§ Your instructions: Within the records below, how many lines contain "Chất"? The answer is that number alone.

Dataset items:
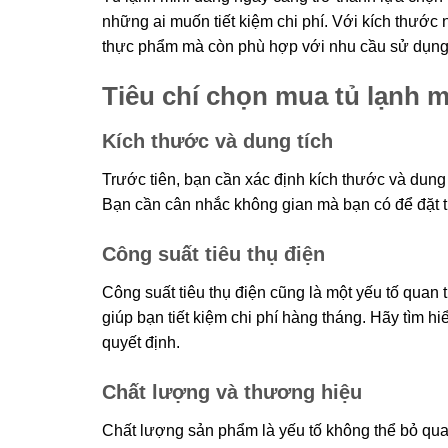
những ai muốn tiết kiệm chi phí. Với kích thước 
thực phẩm mà còn phù hợp với nhu cầu sử dụng
Tiêu chí chọn mua tủ lạnh m
Kích thước và dung tích
Trước tiên, bạn cần xác định kích thước và dung t
Bạn cần cân nhắc không gian mà bạn có để đặt tủ
Công suất tiêu thụ điện
Công suất tiêu thụ điện cũng là một yếu tố quan t
giúp bạn tiết kiệm chi phí hàng tháng. Hãy tìm h
quyết định.
Chất lượng và thương hiệu
Chất lượng sản phẩm là yếu tố không thể bỏ qua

§ Solution for this task: 2